**What the task requires**
Report how many lines in the data below hold the string "shoulder". Nothing else should appear in the answer.

[Supplied material — start]

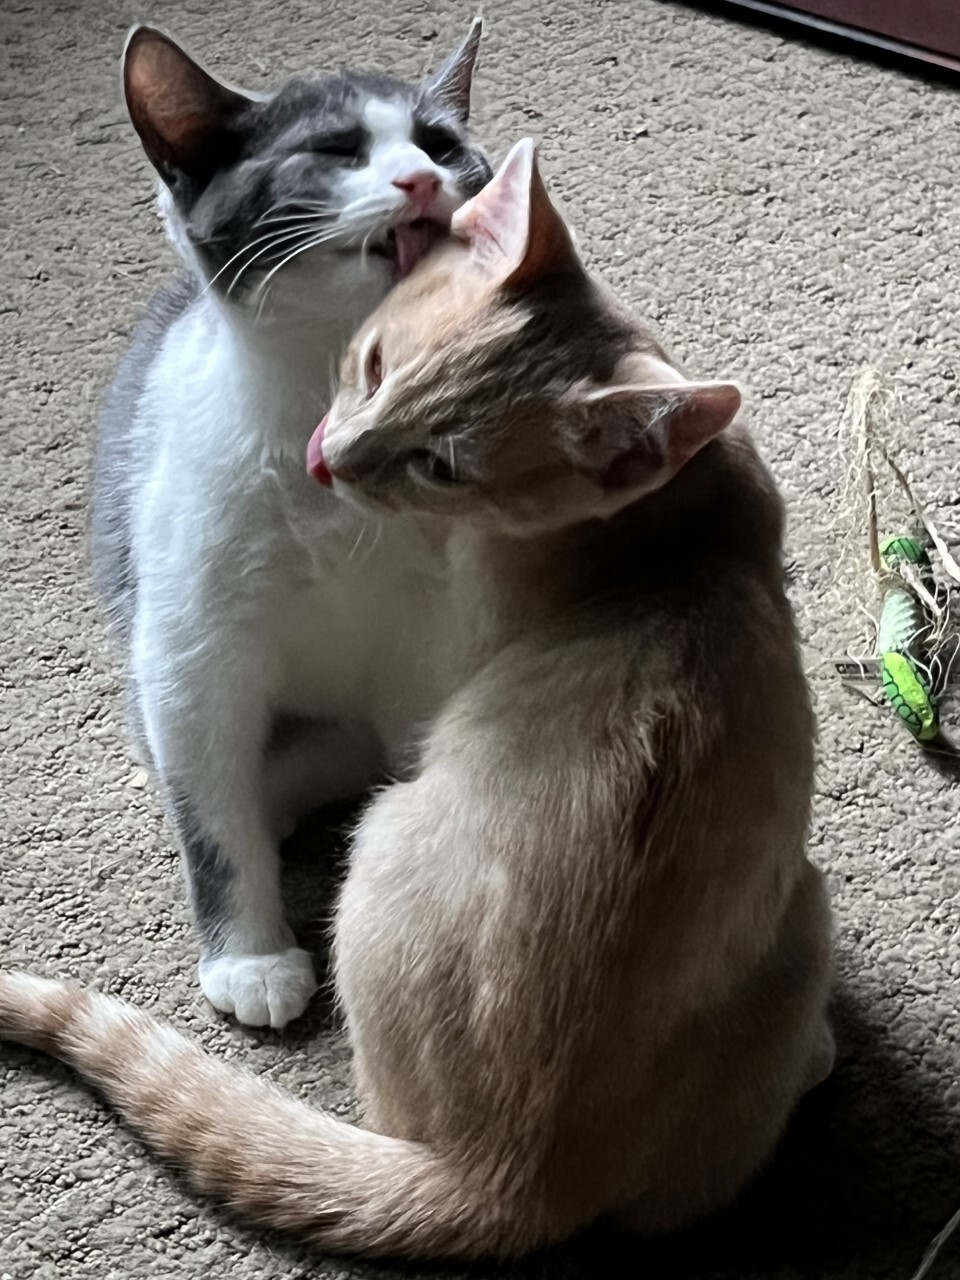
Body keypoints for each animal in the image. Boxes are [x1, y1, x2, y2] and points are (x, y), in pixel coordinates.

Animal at [0, 138, 834, 1260]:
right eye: (375, 364)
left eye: (443, 466)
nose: (329, 459)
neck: (676, 542)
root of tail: (514, 1174)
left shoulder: (423, 667)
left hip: (414, 839)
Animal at [91, 22, 490, 1028]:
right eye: (336, 150)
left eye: (440, 144)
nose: (420, 180)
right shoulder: (192, 659)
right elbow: (212, 816)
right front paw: (250, 956)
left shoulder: (435, 639)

[Supplied material — finish]

**Written solution**
3